Chocolate Transfer Sheets and Chocolate Curls

Over the weekend I had to come up with a cake which would be quick to decorate, and it took a while before I remembered I have some chocolate transfer sheets I could use, which is handy because my Father-in-law is a big chocolate fan.  I made the cake chocolate with mint buttercream, which worked well with the green transfer sheet.

These transfer sheets are really quick and easy to use.  Check out my steps below.


1.  Measure and cut

I wanted to wrap the cake in one go, so I measured strips from my transfer sheet high enough to come just over the edge of the cake (for my cake, it was about 9.5cm), and then taped the strips together (on the plastic side) to make one long piece that was long enough to go all the way around the cake in one go.  Place on a covered, flat surface with the pattern up.  Excuse my mess of a crumb coat back there… I tried a new recipe which was lovely and moist, but a bit crumbly!  I didn’t try very hard knowing it would be all covered up.


2.  Cover with chocolate

Pour a bit of melted chocolate along the length of your transfer sheet and spread evenly with a spatula.  You don’t need a great deal as you don’t need a thick coating, but you do want it all covered.



3. Wrap

Before the chocolate sets, lift and wrap snuggly around your cake.  Trim off any extra length.  Allow the chocolate to set fully before carefully removing the plastic – you may need to put it in the fridge for a few minutes if your kitchen is too warm.
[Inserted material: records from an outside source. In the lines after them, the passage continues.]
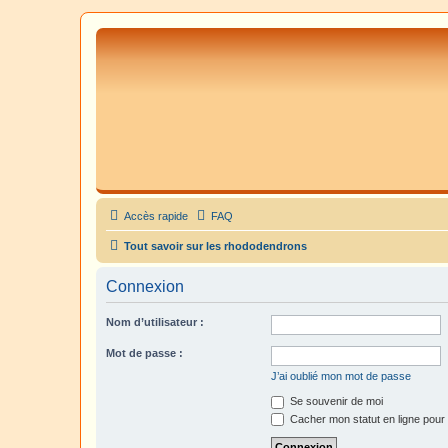
Accès rapide
FAQ
Tout savoir sur les rhododendrons
Connexion
Nom d’utilisateur :
Mot de passe :
J’ai oublié mon mot de passe
Se souvenir de moi
Cacher mon statut en ligne pour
Chocolate Curls or Shavings

1.  Spread melted chocolate over a flat surface.

I used a chopping board.  If you have a stainless steel bench, don’t be frightenend to give it a clean and do it straight on that!  In a bakery I worked in we used to have a big bench spread with chocolate and make the curls in bulk to use as needed.  Use either a spatula or scraper to spread thinly.


2.  Scrape!

Allow your chocolate to set so it’s no longer wet to touch, but not yet hard.  Using a scraper, scrape along the edges.  Going in a straight line will give you wavy, random shapes;  going more in a circular motion will give you rolled up curls.  Have a play and see how you go!   I made both, but was a little bit short to get the coverage I needed, so I ended up braking up my curls a bit so the green peppermint icing was completely covered.


Don’t forget, Wilton Candy Melts behave like chocolate too, so you can get creative and use these methods even if you’re going for something brighter!

For this cake (18cm), I used 1 transfer sheet (I used the ‘Andros‘ pattern) and had plenty left over!  The picture on the website shows Andros on a white chocolate background – I used dark chocolate.